According to the source document, what was the focus of Dr. Chaya Ostrower's Ph.D. thesis?

SOURCE DOCUMENT section start

Tuesday, February 15, 2011

Laughter in the Holocaust

    Dr. Chaya Ostrower is a professor at Tel-Aviv University in Israel and her Ph.D thesis focused on the varying functions of laughter during the Holocaust. The paper is based on interviews with hundreds of Israeli Holocaust survivors. She divides the main role of laughter into the following: defense mechanism, aggression, sexuality, intellectual and social interactions. Many people have treated the subject of laughter during the Holocaust as taboo, but I think examining this topic would be a great way of revealing the function and importance of laughter.
    On laughter's role as a defense mechanism, Ostrower points out the importance of laughing as a way to deal with the overall traumatic experience in the concentration camp. One interviewee said, "there were many people who died before their time was up because they did not know how to laugh at themselves." An important distinction must be drawn here. Laughter by the prisoners was not aimed at the experiences they were undergoing, after all, there is nothing funny about the concentration camps. Rather, their laughter is directed at themselves and others around them. It helps to divert attention away from the atrocities happening all around them. People who refused to laugh probably had a difficult time understanding why they were subjected to such terrible and inconceivable things. Humor provides insulation against trauma and helps people to cope with it. For the prisoners in Auschwitz, laughing gives them hope and the strength to keep going.
    The various other functions further prove that laughter is an integral part of human existence. It helps people to persevere through madness by reminding them of their humanity. One of the main goals during the Holocaust of the Nazis was to erase the humanity within the prisoners - by humiliating them, by subjecting them to brutal conditions. However, as Ostrower points out, laughter created a sense of community among those who laughed. We consider the capacity to laugh at a joke as a sign of someone being a complete and normal huma being and an integral part of a functioning society. In a sense, the humor and the jokes were perhaps the last connection many prisoners had with the world they once knew.
   Ostrower's paper makes similar arguments to Kessey's quote in the previous post. Both emphasizes the importance of laughter as a way of dealing with the madness and cruelty in the world. Kessey's point that those who could not laugh eventually succumbs to the pressure runs parallel with the point that many during Holocaust died because they were incapable of dealing with the stress.

Tuesday, February 1, 2011

We live in the cuckoo's nest

"You have to laugh at the things that hurt you just to keep yourself in balance, just to keep the world from running you plumb crazy." - from Ken Kesey's One Flew Over the Cuckoo's Nest
    The above quote was from a narrative by Chief Bromden, who has been locked up in a mental asylum for years, during a fishing trip organized by a new patient, the rebellious Randle McMurphy. Prior to the arrival of McMurphy, the patients (as well as the staff) are intimidated into submissions by the domineering Nurse Ratched, who does not hesitate to deprive the patients of the most basic needs - food, medicine, etc. - and subjects them to electro-shock therapy and even lobotomy. In other words, she's willing to do anything to maintain her absolute control over the asylum.

SOURCE DOCUMENT section end
RECORD SET section start

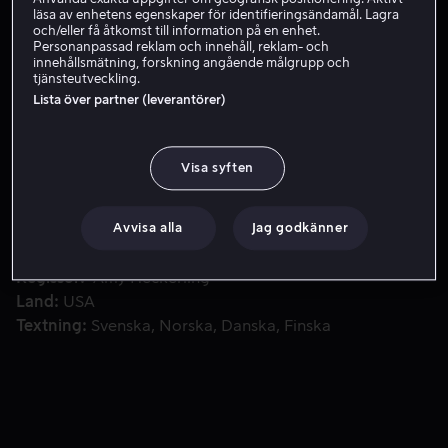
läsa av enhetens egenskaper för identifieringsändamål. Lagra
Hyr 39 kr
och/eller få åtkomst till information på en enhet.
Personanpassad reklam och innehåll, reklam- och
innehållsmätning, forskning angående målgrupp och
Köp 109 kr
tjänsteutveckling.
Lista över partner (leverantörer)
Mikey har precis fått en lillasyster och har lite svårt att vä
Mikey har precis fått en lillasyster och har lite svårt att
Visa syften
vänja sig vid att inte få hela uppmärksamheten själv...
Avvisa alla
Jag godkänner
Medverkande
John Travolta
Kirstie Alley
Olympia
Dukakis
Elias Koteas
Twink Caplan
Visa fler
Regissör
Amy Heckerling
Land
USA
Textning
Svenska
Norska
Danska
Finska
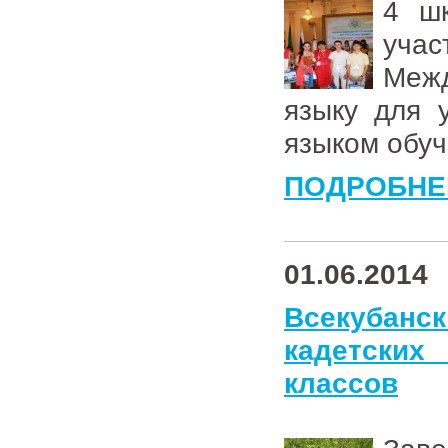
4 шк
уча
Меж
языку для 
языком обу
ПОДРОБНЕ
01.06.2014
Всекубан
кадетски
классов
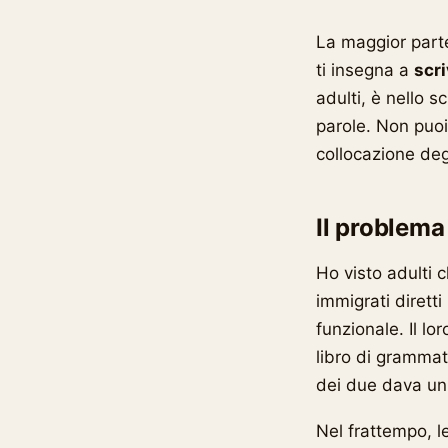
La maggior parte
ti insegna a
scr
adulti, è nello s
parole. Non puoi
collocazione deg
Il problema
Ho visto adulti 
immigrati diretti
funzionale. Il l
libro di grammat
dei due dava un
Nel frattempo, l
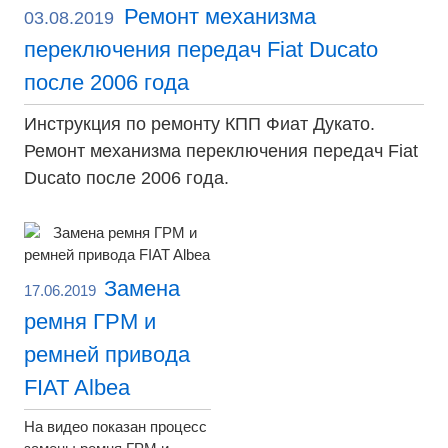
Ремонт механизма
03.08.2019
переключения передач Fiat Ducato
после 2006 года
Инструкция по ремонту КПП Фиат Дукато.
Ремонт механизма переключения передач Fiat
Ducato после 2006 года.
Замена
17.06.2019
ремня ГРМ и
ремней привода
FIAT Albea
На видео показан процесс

RECORD SET section end

ANSWER AREA: It focused on the varying functions of laughter during the Holocaust.